[Dataset records]
Segment Open

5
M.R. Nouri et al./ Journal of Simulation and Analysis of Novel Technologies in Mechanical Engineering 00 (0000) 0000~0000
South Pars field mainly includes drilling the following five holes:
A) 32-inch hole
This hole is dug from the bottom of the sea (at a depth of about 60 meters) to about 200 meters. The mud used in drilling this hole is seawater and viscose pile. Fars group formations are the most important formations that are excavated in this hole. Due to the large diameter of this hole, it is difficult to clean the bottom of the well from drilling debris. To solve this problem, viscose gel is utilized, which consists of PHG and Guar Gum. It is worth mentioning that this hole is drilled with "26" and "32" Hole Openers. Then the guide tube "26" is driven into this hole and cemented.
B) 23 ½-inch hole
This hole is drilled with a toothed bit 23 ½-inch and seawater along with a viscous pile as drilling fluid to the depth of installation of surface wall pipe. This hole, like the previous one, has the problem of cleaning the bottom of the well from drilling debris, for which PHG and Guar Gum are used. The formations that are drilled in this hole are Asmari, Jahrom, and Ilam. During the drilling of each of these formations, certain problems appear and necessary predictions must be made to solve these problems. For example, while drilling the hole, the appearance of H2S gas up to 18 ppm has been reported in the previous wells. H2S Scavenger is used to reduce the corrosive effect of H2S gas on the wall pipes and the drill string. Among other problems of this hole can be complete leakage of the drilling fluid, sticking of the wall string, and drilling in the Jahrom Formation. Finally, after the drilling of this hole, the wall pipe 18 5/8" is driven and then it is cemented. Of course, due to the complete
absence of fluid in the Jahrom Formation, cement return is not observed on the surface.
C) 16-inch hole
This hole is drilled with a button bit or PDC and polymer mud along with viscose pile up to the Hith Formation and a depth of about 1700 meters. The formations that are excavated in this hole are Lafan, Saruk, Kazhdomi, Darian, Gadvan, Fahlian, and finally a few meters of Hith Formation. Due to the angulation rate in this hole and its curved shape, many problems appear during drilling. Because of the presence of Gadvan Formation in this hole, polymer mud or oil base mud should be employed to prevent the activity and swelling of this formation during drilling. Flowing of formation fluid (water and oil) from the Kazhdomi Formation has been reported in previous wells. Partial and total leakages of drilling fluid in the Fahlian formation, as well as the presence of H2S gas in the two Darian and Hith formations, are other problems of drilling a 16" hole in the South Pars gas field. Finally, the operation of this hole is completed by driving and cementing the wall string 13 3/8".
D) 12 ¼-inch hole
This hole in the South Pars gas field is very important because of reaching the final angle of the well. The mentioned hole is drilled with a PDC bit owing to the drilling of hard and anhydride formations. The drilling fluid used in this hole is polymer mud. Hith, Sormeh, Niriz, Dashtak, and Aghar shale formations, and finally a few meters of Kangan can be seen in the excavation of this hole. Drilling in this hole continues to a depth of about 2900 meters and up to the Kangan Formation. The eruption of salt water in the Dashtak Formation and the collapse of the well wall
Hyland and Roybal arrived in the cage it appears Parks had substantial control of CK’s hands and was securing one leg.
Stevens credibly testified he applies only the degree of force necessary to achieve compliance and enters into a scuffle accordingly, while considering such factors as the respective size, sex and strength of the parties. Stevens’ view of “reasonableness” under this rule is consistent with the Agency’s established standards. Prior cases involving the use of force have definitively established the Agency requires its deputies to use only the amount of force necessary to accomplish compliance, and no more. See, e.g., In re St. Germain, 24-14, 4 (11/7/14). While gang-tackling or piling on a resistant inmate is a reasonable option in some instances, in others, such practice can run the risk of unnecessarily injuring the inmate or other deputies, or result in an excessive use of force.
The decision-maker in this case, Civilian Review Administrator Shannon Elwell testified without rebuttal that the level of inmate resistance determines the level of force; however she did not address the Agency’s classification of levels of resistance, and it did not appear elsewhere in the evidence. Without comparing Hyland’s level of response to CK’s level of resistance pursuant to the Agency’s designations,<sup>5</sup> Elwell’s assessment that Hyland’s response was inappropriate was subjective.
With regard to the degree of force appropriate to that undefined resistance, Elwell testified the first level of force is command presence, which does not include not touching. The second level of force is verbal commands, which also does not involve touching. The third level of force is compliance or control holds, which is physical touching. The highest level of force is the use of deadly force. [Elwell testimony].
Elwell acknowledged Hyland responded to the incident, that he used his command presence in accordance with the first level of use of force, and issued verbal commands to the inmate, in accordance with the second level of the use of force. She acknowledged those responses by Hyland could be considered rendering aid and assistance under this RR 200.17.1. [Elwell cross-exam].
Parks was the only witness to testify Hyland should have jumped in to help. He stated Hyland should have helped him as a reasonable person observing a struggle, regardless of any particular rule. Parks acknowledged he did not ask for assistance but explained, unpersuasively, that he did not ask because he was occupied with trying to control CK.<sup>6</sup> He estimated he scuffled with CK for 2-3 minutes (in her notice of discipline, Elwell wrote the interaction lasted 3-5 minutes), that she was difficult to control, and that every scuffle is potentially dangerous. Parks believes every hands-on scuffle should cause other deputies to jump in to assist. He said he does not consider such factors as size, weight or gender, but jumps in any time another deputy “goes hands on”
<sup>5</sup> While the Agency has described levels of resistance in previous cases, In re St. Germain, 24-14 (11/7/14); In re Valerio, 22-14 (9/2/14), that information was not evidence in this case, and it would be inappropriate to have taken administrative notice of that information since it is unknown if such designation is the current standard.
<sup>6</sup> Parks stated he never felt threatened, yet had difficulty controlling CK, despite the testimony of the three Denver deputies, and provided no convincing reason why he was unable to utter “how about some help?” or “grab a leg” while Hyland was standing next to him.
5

Segment Closed

*Problem*
Would you copy out exactly the lines above that start at the one containing "D) 12 ¼-inch hole" and end at the one containing "Hyland and Roybal", inclusive?

*Answer box*
D) 12 ¼-inch hole
This hole in the South Pars gas field is very important because of reaching the final angle of the well. The mentioned hole is drilled with a PDC bit owing to the drilling of hard and anhydride formations. The drilling fluid used in this hole is polymer mud. Hith, Sormeh, Niriz, Dashtak, and Aghar shale formations, and finally a few meters of Kangan can be seen in the excavation of this hole. Drilling in this hole continues to a depth of about 2900 meters and up to the Kangan Formation. The eruption of salt water in the Dashtak Formation and the collapse of the well wall
Hyland and Roybal arrived in the cage it appears Parks had substantial control of CK’s hands and was securing one leg.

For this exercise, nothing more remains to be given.